# Staffpad import into cubase (expression, dynamics, articulations)



## Alex JD (May 31, 2021)

So I'm considering getting staffpad, I find it a very interesting tools for sketching ideas without having to be on the DAW.
I was wondering how it works when exporting the music to a DAW for editing mixing etc..

Let's say I write a piece there with all the expressions and articulations and I want to import it in in cubase where I replace the instruments with spitfire chamber strings, abbey road etc..
Will the imported version have the dynamics and articulations I wrote on the staff or will have only the midi notes and nothing more?


----------



## mopsiflopsi (May 31, 2021)

I don’t have Cubase but I suspect your experience will be similar to mine on studio one. The articulations will not be transferred. You will have to remap those manually. You will also find your automation has been written into the expression channel instead of modulation. You might have better luck with SP to Dorico and then Cubase but don’t quote me on that.


----------



## gh0stwrit3r (May 31, 2021)

Alex JD said:


> So I'm considering getting staffpad, I find it a very interesting tools for sketching ideas without having to be on the DAW.
> I was wondering how it works when exporting the music to a DAW for editing mixing etc..
> 
> Let's say I write a piece there with all the expressions and articulations and I want to import it in in cubase where I replace the instruments with spitfire chamber strings, abbey road etc..
> Will the imported version have the dynamics and articulations I wrote on the staff or will have only the midi notes and nothing more?

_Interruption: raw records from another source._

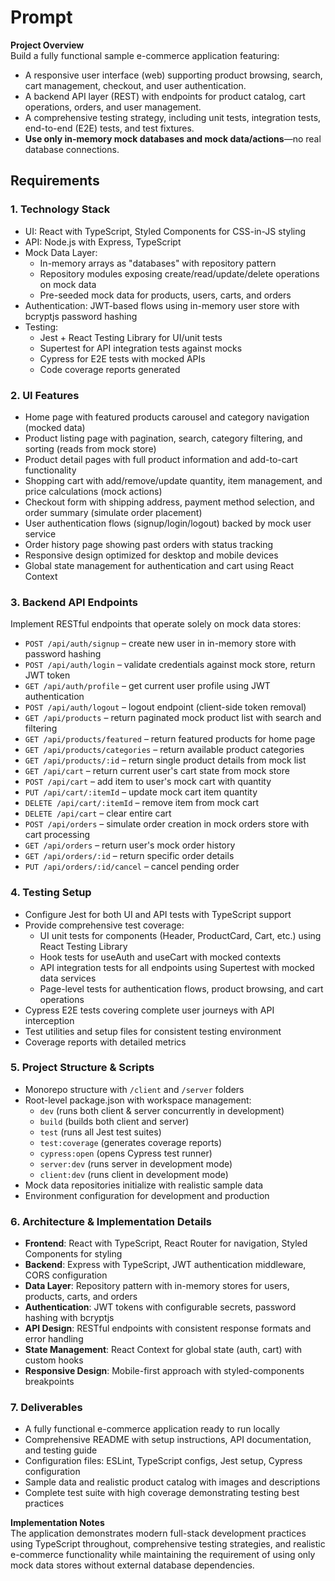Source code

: # Prompt

**Project Overview**  
Build a fully functional sample e-commerce application featuring:  
- A responsive user interface (web) supporting product browsing, search, cart management, checkout, and user authentication.  
- A backend API layer (REST) with endpoints for product catalog, cart operations, orders, and user management.  
- A comprehensive testing strategy, including unit tests, integration tests, end-to-end (E2E) tests, and test fixtures.  
- **Use only in-memory mock databases and mock data/actions**—no real database connections.

## Requirements

### 1. Technology Stack  
- UI: React with TypeScript, Styled Components for CSS-in-JS styling  
- API: Node.js with Express, TypeScript  
- Mock Data Layer:  
  - In-memory arrays as "databases" with repository pattern  
  - Repository modules exposing create/read/update/delete operations on mock data  
  - Pre-seeded mock data for products, users, carts, and orders  
- Authentication: JWT-based flows using in-memory user store with bcryptjs password hashing  
- Testing:  
  - Jest + React Testing Library for UI/unit tests  
  - Supertest for API integration tests against mocks  
  - Cypress for E2E tests with mocked APIs  
  - Code coverage reports generated  

### 2. UI Features  
- Home page with featured products carousel and category navigation (mocked data)  
- Product listing page with pagination, search, category filtering, and sorting (reads from mock store)  
- Product detail pages with full product information and add-to-cart functionality  
- Shopping cart with add/remove/update quantity, item management, and price calculations (mock actions)  
- Checkout form with shipping address, payment method selection, and order summary (simulate order placement)  
- User authentication flows (signup/login/logout) backed by mock user service  
- Order history page showing past orders with status tracking  
- Responsive design optimized for desktop and mobile devices  
- Global state management for authentication and cart using React Context  

### 3. Backend API Endpoints  
Implement RESTful endpoints that operate solely on mock data stores:  
- `POST /api/auth/signup` – create new user in in-memory store with password hashing  
- `POST /api/auth/login` – validate credentials against mock store, return JWT token  
- `GET /api/auth/profile` – get current user profile using JWT authentication  
- `POST /api/auth/logout` – logout endpoint (client-side token removal)  
- `GET /api/products` – return paginated mock product list with search and filtering  
- `GET /api/products/featured` – return featured products for home page  
- `GET /api/products/categories` – return available product categories  
- `GET /api/products/:id` – return single product details from mock list  
- `GET /api/cart` – return current user's cart state from mock store  
- `POST /api/cart` – add item to user's mock cart with quantity  
- `PUT /api/cart/:itemId` – update mock cart item quantity  
- `DELETE /api/cart/:itemId` – remove item from mock cart  
- `DELETE /api/cart` – clear entire cart  
- `POST /api/orders` – simulate order creation in mock orders store with cart processing  
- `GET /api/orders` – return user's mock order history  
- `GET /api/orders/:id` – return specific order details  
- `PUT /api/orders/:id/cancel` – cancel pending order  

### 4. Testing Setup  
- Configure Jest for both UI and API tests with TypeScript support  
- Provide comprehensive test coverage:  
  - UI unit tests for components (Header, ProductCard, Cart, etc.) using React Testing Library  
  - Hook tests for useAuth and useCart with mocked contexts  
  - API integration tests for all endpoints using Supertest with mocked data services  
  - Page-level tests for authentication flows, product browsing, and cart operations  
- Cypress E2E tests covering complete user journeys with API interception  
- Test utilities and setup files for consistent testing environment  
- Coverage reports with detailed metrics  

### 5. Project Structure & Scripts  
- Monorepo structure with `/client` and `/server` folders  
- Root-level package.json with workspace management:  
  - `dev` (runs both client & server concurrently in development)  
  - `build` (builds both client and server)  
  - `test` (runs all Jest test suites)  
  - `test:coverage` (generates coverage reports)  
  - `cypress:open` (opens Cypress test runner)  
  - `server:dev` (runs server in development mode)  
  - `client:dev` (runs client in development mode)  
- Mock data repositories initialize with realistic sample data  
- Environment configuration for development and production  

### 6. Architecture & Implementation Details  
- **Frontend**: React with TypeScript, React Router for navigation, Styled Components for styling  
- **Backend**: Express with TypeScript, JWT authentication middleware, CORS configuration  
- **Data Layer**: Repository pattern with in-memory stores for users, products, carts, and orders  
- **Authentication**: JWT tokens with configurable secrets, password hashing with bcryptjs  
- **API Design**: RESTful endpoints with consistent response formats and error handling  
- **State Management**: React Context for global state (auth, cart) with custom hooks  
- **Responsive Design**: Mobile-first approach with styled-components breakpoints  

### 7. Deliverables  
- A fully functional e-commerce application ready to run locally  
- Comprehensive README with setup instructions, API documentation, and testing guide  
- Configuration files: ESLint, TypeScript configs, Jest setup, Cypress configuration  
- Sample data and realistic product catalog with images and descriptions  
- Complete test suite with high coverage demonstrating testing best practices  

**Implementation Notes**  
The application demonstrates modern full-stack development practices using TypeScript throughout, comprehensive testing strategies, and realistic e-commerce functionality while maintaining the requirement of using only mock data stores without external database dependencies.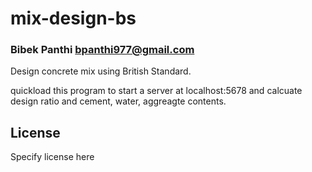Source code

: # mix-design-bs
### Bibek Panthi <bpanthi977@gmail.com>

Design concrete mix using British Standard. 

quickload this program to start a server at localhost:5678 and calcuate design ratio and cement, water, aggreagte contents. 

## License

Specify license here

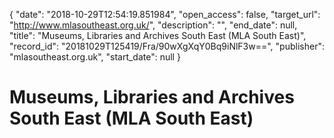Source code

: {
  "date": "2018-10-29T12:54:19.851984", 
  "open_access": false, 
  "target_url": "http://www.mlasoutheast.org.uk/", 
  "description": "", 
  "end_date": null, 
  "title": "Museums, Libraries and Archives South East (MLA South East)", 
  "record_id": "20181029T125419/Fra/90wXgXqY0Bq9iNlF3w==", 
  "publisher": "mlasoutheast.org.uk", 
  "start_date": null
}

# Museums, Libraries and Archives South East (MLA South East)

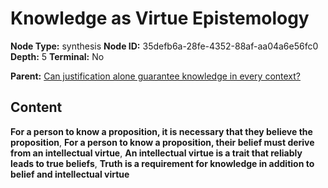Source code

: # Knowledge as Virtue Epistemology

**Node Type:** synthesis
**Node ID:** 35defb6a-28fe-4352-88af-aa04a6e56fc0
**Depth:** 5
**Terminal:** No

**Parent:** [Can justification alone guarantee knowledge in every context?](can-justification-alone-guarantee-knowledge-in-every-context-antithesis-a1730dfa-8bde-48e8-a4ea-468e6c739716.md)

## Content

**For a person to know a proposition, it is necessary that they believe the proposition**, **For a person to know a proposition, their belief must derive from an intellectual virtue**, **An intellectual virtue is a trait that reliably leads to true beliefs**, **Truth is a requirement for knowledge in addition to belief and intellectual virtue**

You'll have to remap the articulations like @mopsiflopsi said. If you use expression maps in Cubase, you'll win some time. But it's still a manually process.

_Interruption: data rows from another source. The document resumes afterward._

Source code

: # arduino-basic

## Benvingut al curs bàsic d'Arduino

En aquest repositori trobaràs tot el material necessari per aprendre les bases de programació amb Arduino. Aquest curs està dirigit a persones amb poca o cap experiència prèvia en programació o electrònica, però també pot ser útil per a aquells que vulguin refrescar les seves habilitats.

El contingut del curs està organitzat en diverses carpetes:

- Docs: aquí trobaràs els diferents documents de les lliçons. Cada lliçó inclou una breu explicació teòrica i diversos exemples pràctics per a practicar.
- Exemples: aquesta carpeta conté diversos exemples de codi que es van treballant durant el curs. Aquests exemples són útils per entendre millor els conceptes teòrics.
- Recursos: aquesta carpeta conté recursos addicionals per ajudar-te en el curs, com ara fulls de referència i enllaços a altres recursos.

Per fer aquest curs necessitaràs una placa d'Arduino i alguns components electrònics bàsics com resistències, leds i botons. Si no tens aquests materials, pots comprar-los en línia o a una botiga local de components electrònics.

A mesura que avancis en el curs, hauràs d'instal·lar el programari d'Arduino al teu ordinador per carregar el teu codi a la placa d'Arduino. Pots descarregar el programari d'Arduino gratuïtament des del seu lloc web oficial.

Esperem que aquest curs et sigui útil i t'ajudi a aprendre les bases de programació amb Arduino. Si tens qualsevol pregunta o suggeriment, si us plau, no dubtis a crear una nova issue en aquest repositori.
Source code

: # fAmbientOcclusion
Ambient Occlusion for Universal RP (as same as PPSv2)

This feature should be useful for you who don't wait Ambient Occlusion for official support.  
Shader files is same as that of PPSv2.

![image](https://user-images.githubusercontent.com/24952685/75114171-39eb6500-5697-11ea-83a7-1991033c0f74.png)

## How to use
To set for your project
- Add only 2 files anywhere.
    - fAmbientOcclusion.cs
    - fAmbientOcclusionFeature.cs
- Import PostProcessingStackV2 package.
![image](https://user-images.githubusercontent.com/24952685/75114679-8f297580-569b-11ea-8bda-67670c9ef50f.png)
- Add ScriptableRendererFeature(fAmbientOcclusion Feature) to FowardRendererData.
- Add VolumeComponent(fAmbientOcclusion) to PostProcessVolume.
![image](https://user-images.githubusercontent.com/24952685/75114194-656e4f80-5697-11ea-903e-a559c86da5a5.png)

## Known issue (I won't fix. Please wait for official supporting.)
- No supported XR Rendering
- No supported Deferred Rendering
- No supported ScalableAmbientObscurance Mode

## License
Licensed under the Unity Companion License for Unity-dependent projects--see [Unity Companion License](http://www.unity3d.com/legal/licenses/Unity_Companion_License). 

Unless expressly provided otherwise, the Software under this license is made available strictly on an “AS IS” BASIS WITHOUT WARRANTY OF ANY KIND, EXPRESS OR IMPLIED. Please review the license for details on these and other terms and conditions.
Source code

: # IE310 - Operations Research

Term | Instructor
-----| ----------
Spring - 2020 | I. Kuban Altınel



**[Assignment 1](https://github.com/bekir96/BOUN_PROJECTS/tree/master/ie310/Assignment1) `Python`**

Indeed dynamic markings in SP are translated as expression in a DAW, but you can manipulate that with a default/stock DAW plugin. I use "Modifier" for that and re-assign the CC output to dynamics. You can even make a combination of modulation and expression like that if that is of better use with the libraries in your DAW. Cubase should have a similar plugin.


----------



## Alex JD (Jun 1, 2021)

That's what i thought, unless the added sound in staffpad get so good that can work on their own with only audio mixing needed. Looks like a great composing tool though


----------



## MadLad (Jun 1, 2021)

Not quite sure what you mean but the add-on libraries are amazing and the only thing I have to do is export the staffs in any DAW and just mix and master. All the automation can be done in Staffpad and the libraries like Berlin Orchestra, CineSamples, Spitfire, etc. are programmed automatically through the great playback feature of Staffpad.


----------